Vietnamese doctors study in Australia

visiting Vietnamese doctors

Elizabeth Heath

24 July 2007
The University's Hoc Mai Foundation has secured $360,000 from AusAID under the Australian Leadership Awards (ALA) scheme to bring 24 health professionals from Vietnam to study medical practice in Australian teaching hospitals.

Hoc Mai ('forever learning' in Vietnamese) promotes the exchange of teaching and learning between Australian and Vietnamese health care workers.

In June three winners of the Hoc Mai Foundation's Vietnamese scholarships, Dr Nguybn Anh Tuan, Dr Cao Viet Tung and Dr Nguyen Duc Chinh, arrived in Sydney to start a three month training period. A further 13 Vietnamese health professionals came to Australia in July for training at Royal Prince Alfred Hospital and Royal North Shore Hospital.
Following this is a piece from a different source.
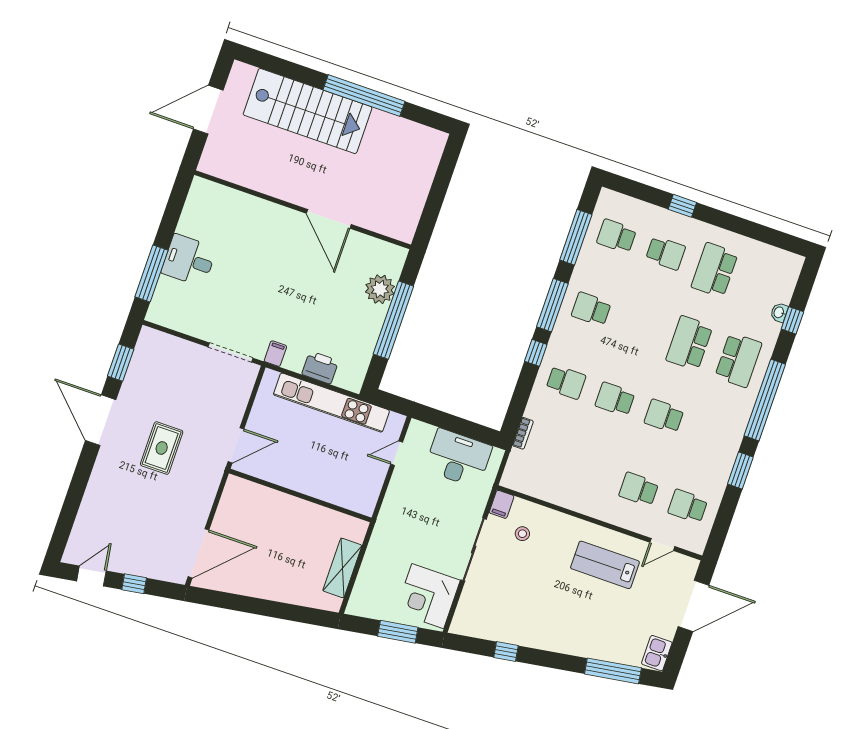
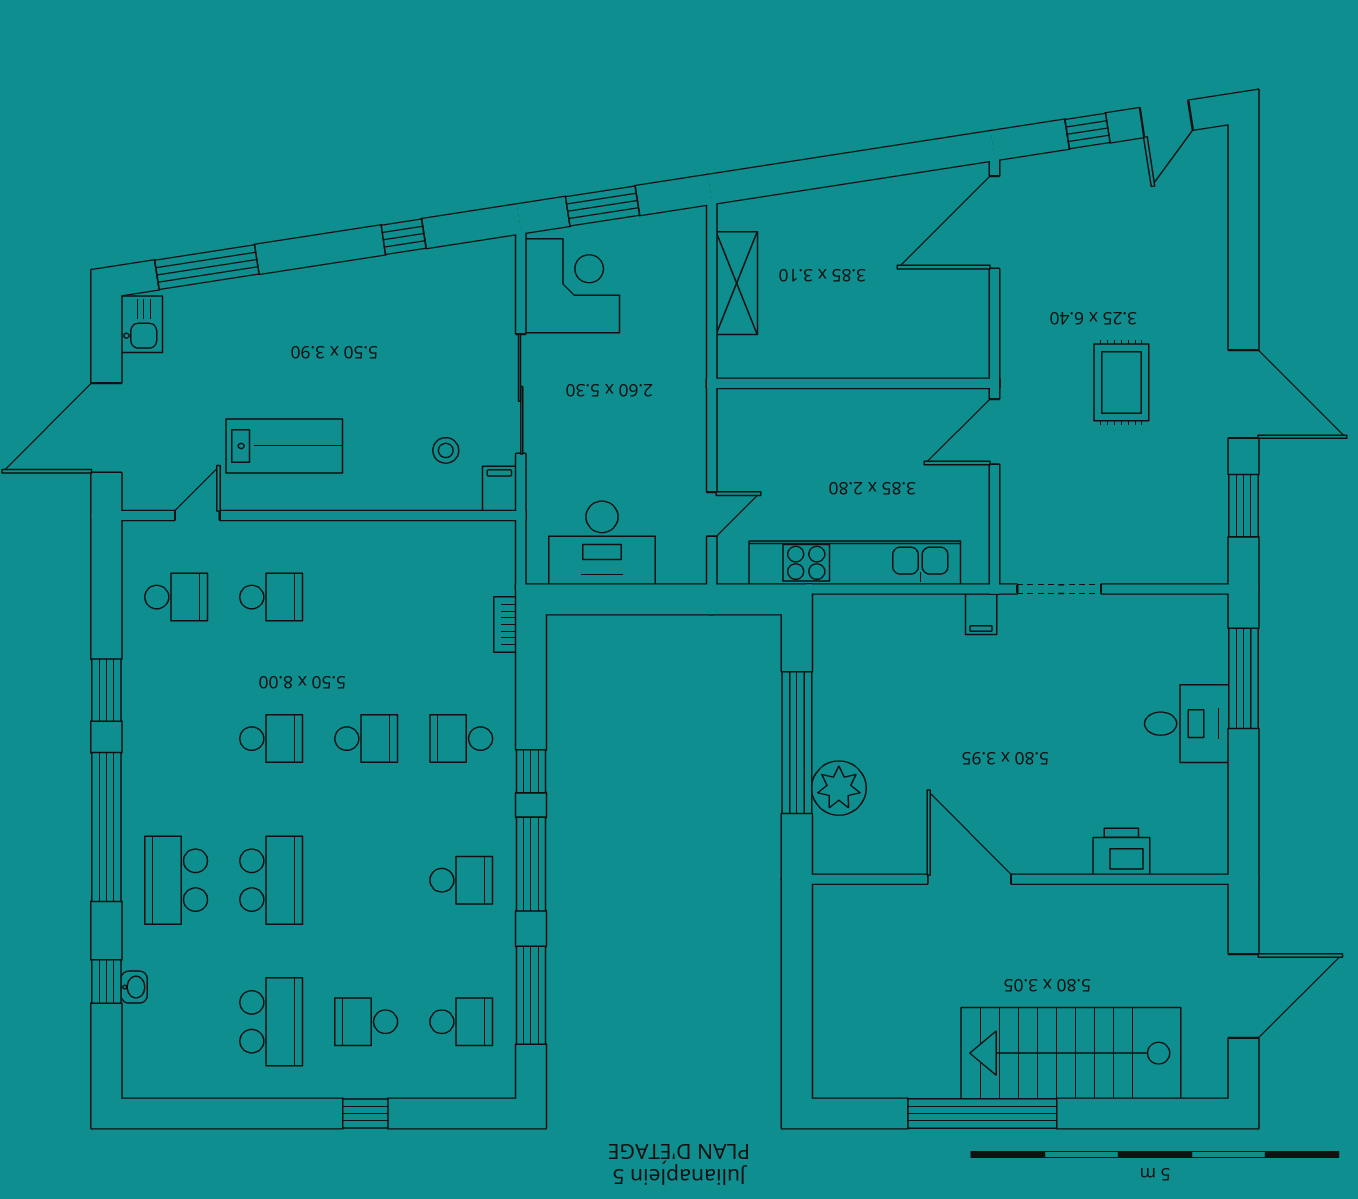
printer: (320, 367) -> (1121, 851), moved, turned 180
Dr Tuan, a specialist in emergency health care, is studying at Royal North Shore Hospital. He said: "I wanted to learn about the health care systems of developed countries and observe the differences in operation from my home country. Efficiency is a big problem in Vietnamese hospitals and the health care system in general.

"Australia is a leader in the use of new technology in hospitals. I wanted to find out how this is used in the treatment of patients. We can observe the health care system here, with a view to improvements that can be made back home."
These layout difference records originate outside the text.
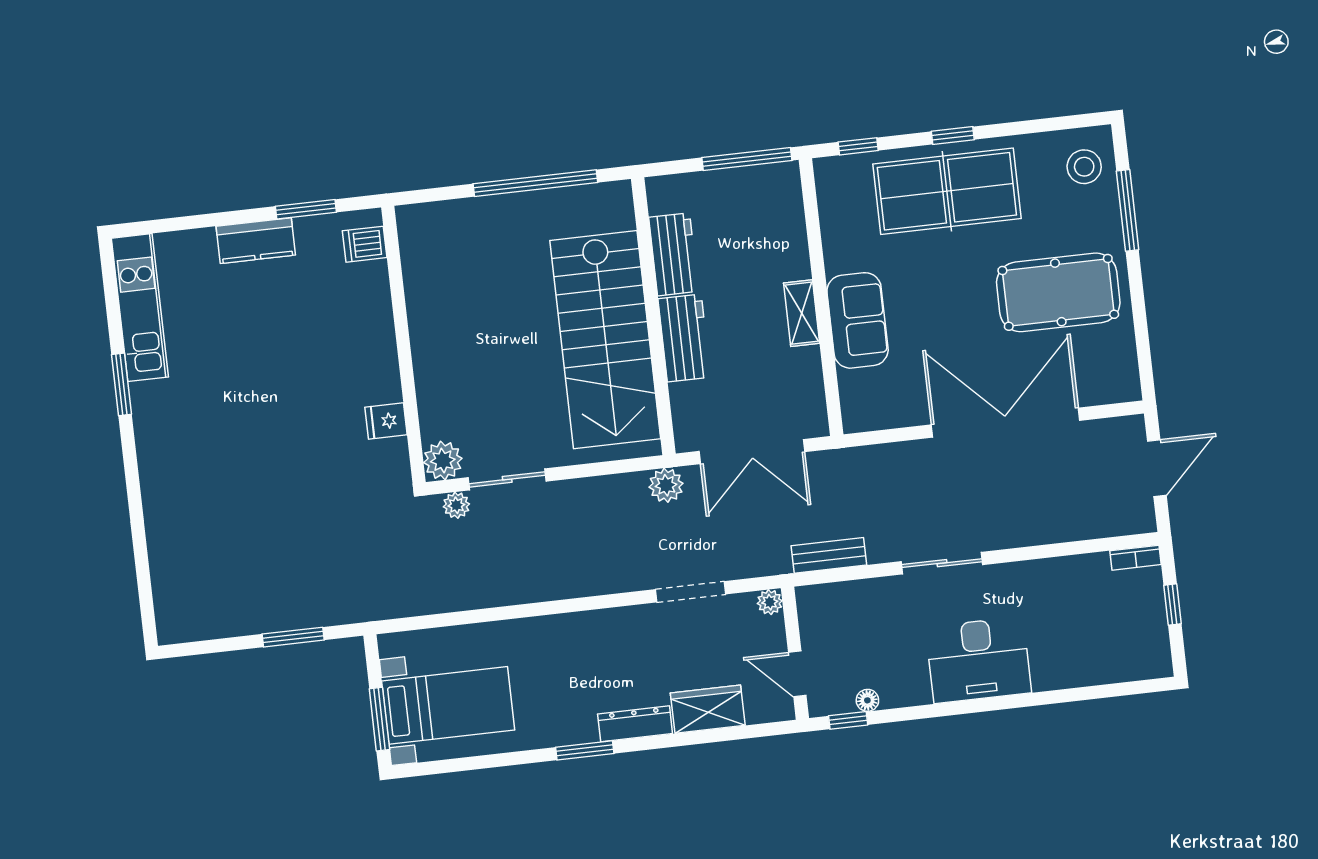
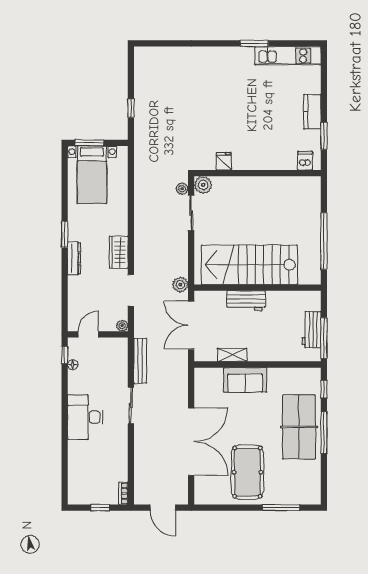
window: (953, 136) -> (324, 433), width x2.17
stool: (1084, 167) -> (303, 490), removed
workbench: (674, 254) -> (312, 330), moved, turned 90
shelving: (802, 313) -> (232, 355), moved
bench: (829, 555) -> (140, 361), width x1.36
window: (293, 637) -> (131, 108), width x0.67
wardrobe: (708, 709) -> (119, 252), moved, turned 180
Dr Chinh, a trauma care specialist, will spend his training period at hospitals in Adelaide and Tasmania.

"Trauma care is a large problem in Vietnamese hospitals with a large number of fatalities. Another serious problem in Vietnam is the lack of properly skilled medical practitioners and professionals, and this is an area which Hoc Mai's scholarships help to address directly," he said.

Professor Bruce Robinson, Dean of Medicine and chair of Hoc Mai -which began as an educational exchange program between Sydney University and Hanoi Medical University in 1998 - says the program has grown from modest beginnings.
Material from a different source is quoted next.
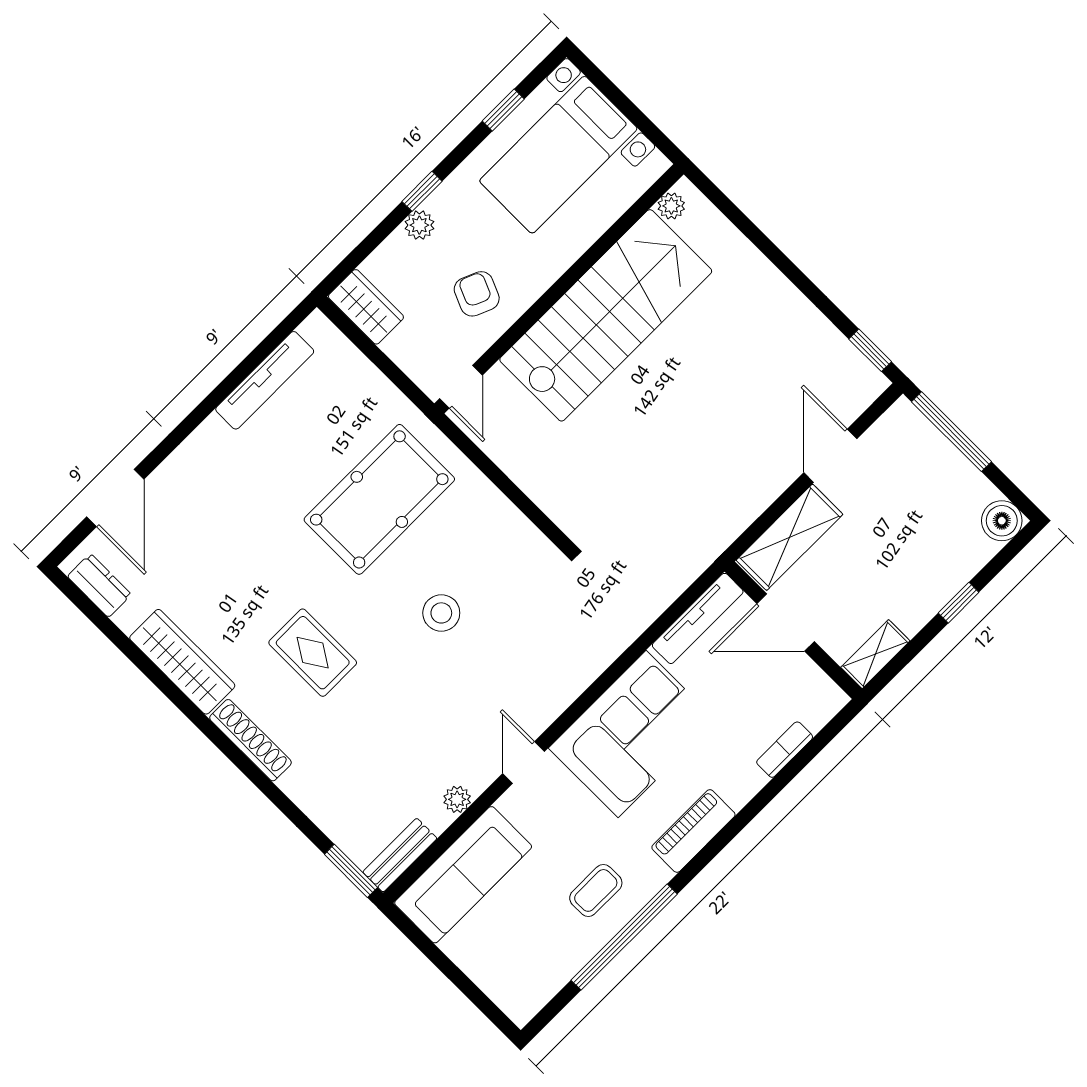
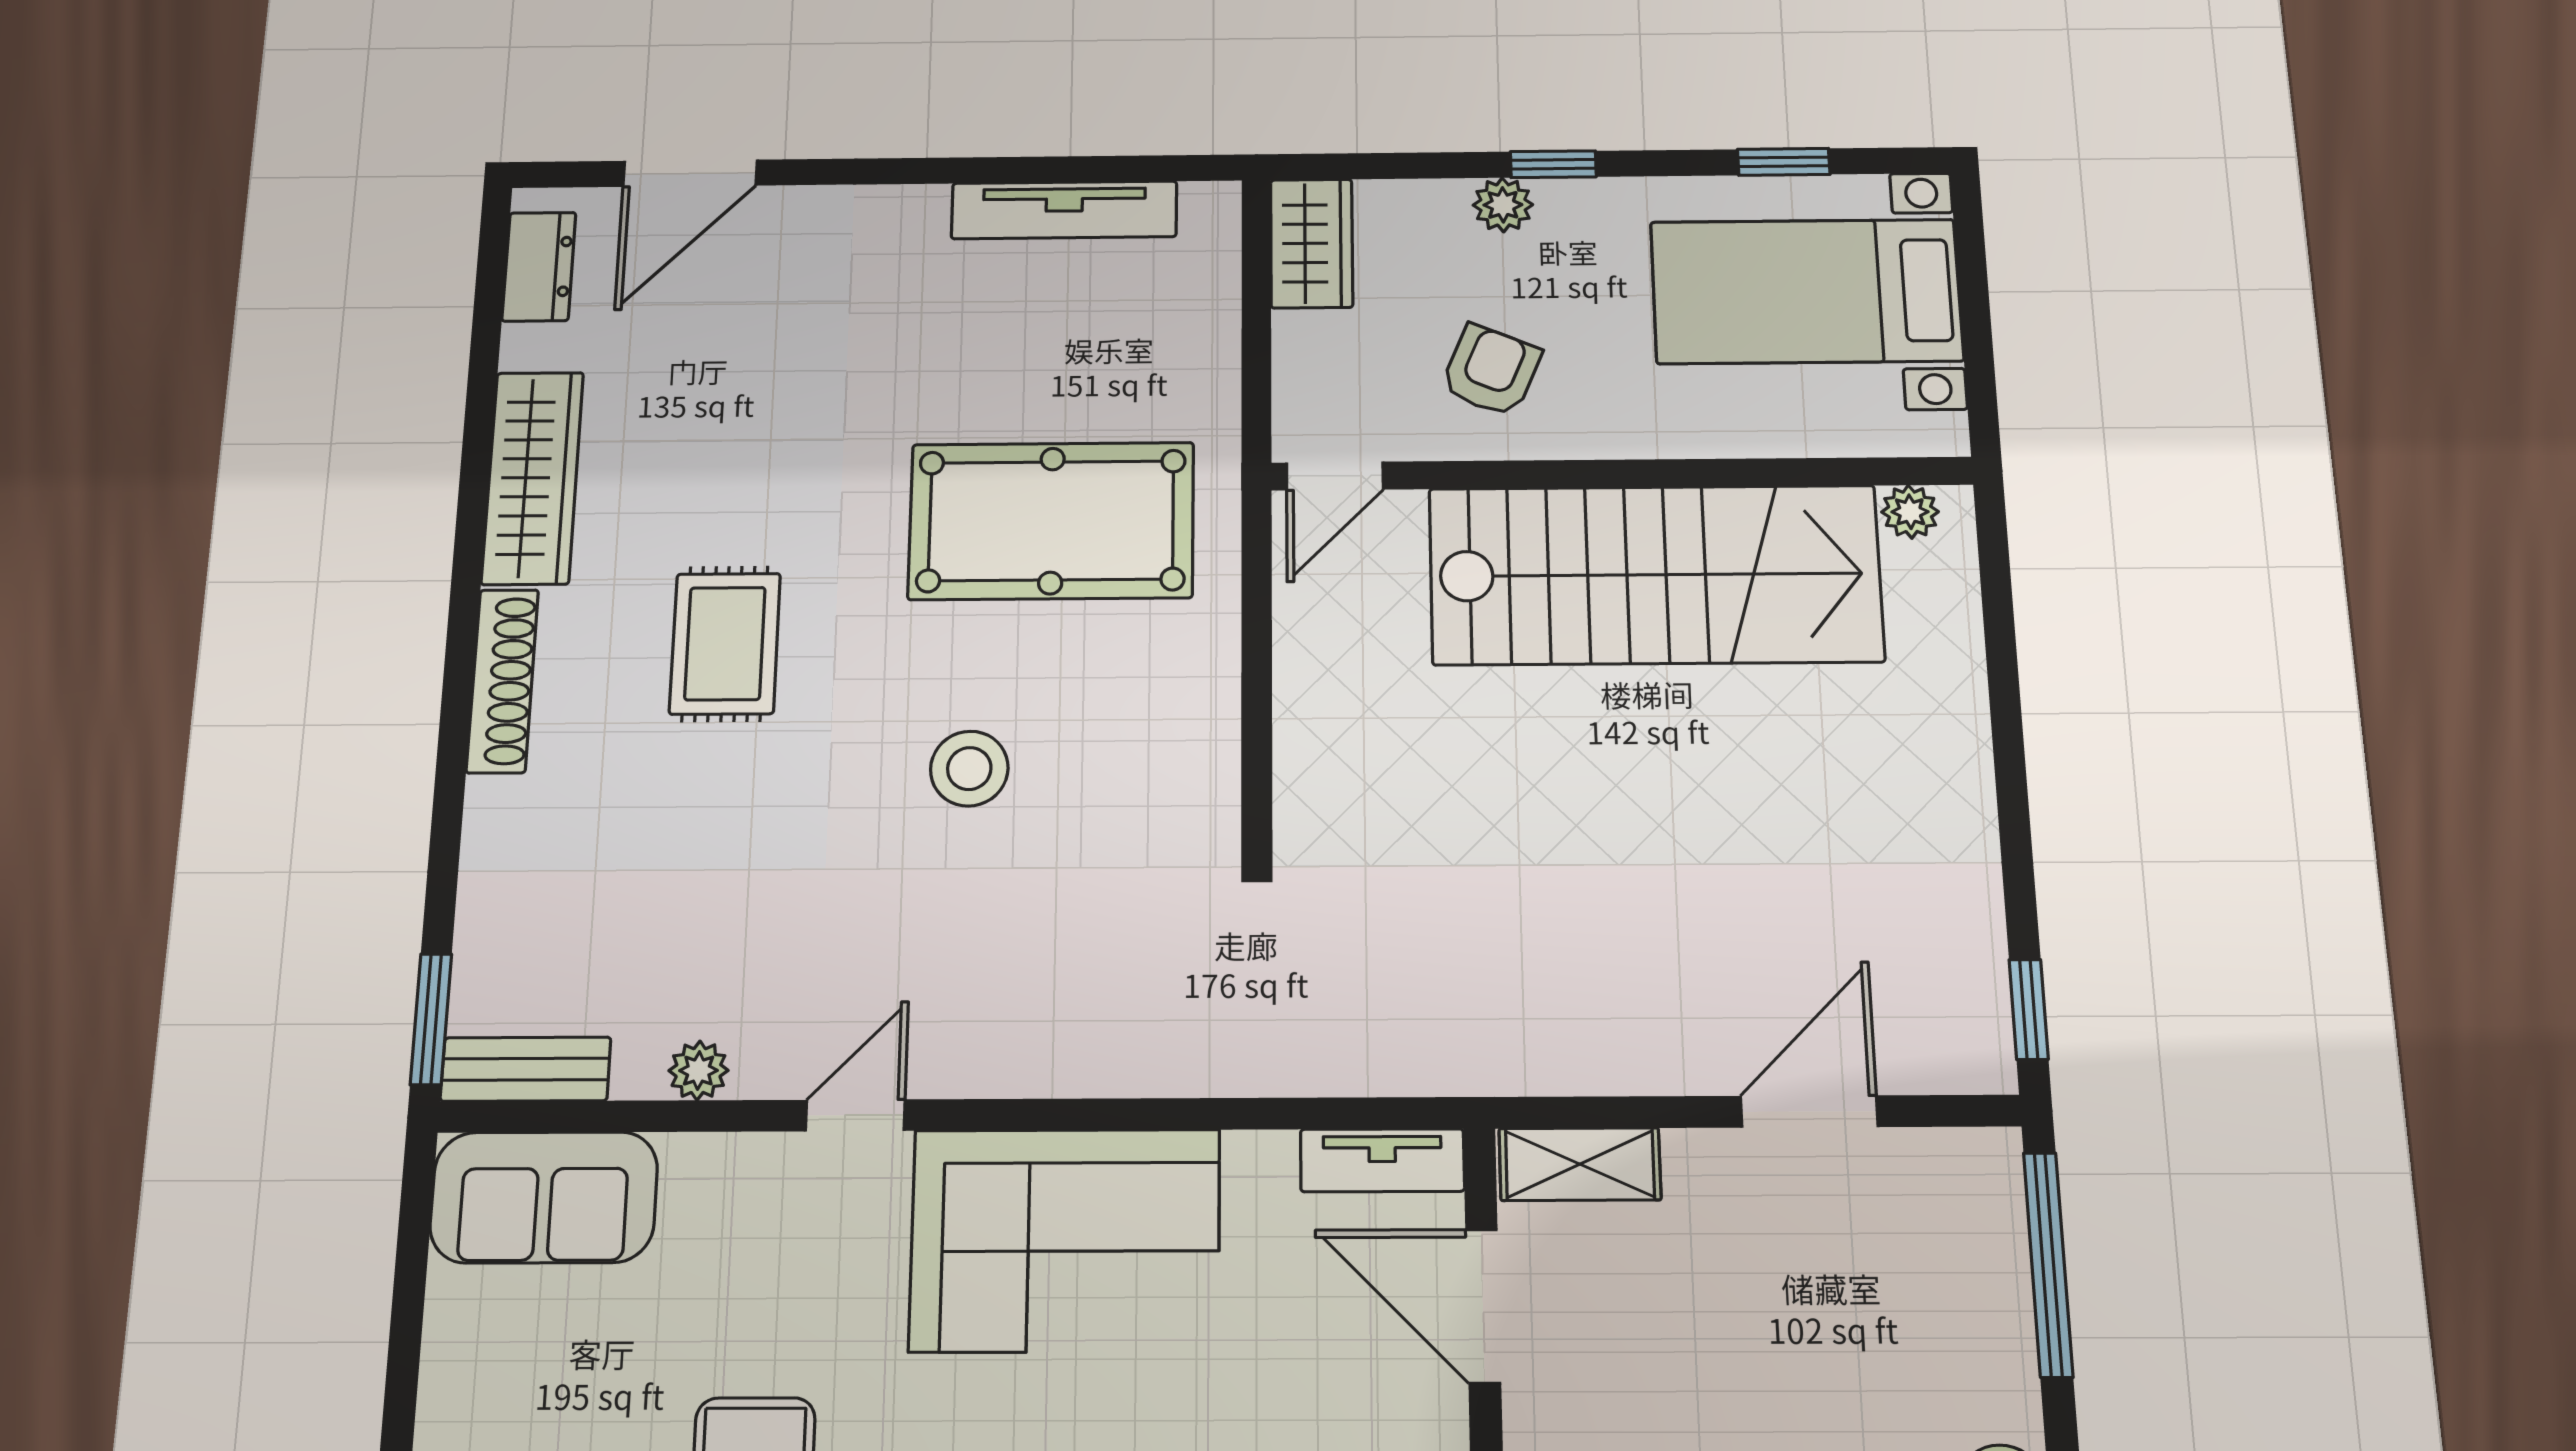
shelving: (790, 537) -> (1580, 1164), width x0.67, depth x0.75
tv unit: (698, 618) -> (1382, 1160), width x0.71
sofa: (463, 875) -> (544, 1197), width x0.73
"It now exchanges doctors, nurses, and other health professionals between Australia and Vietnam, is running a maternal and child health education program in Vietnam and has developed an e-health link between the two countries.

"Our patron is the new Chancellor, Professor Marie Bashir, who has been teaching psychiatry in Vietnam for nearly 20 years.

"The program also provides University of Sydney students with health care experience in a developing country. They all return changed by the experience," said Professor Robinson.

Hoc Mai is planning a conference in Hanoi on 3 and 4 December to discuss health care issues and develop new collaborative links.

AusAID's leadership awards are given to people who are already leaders or have a potential to assume leadership roles that can influence social and economic policy reform.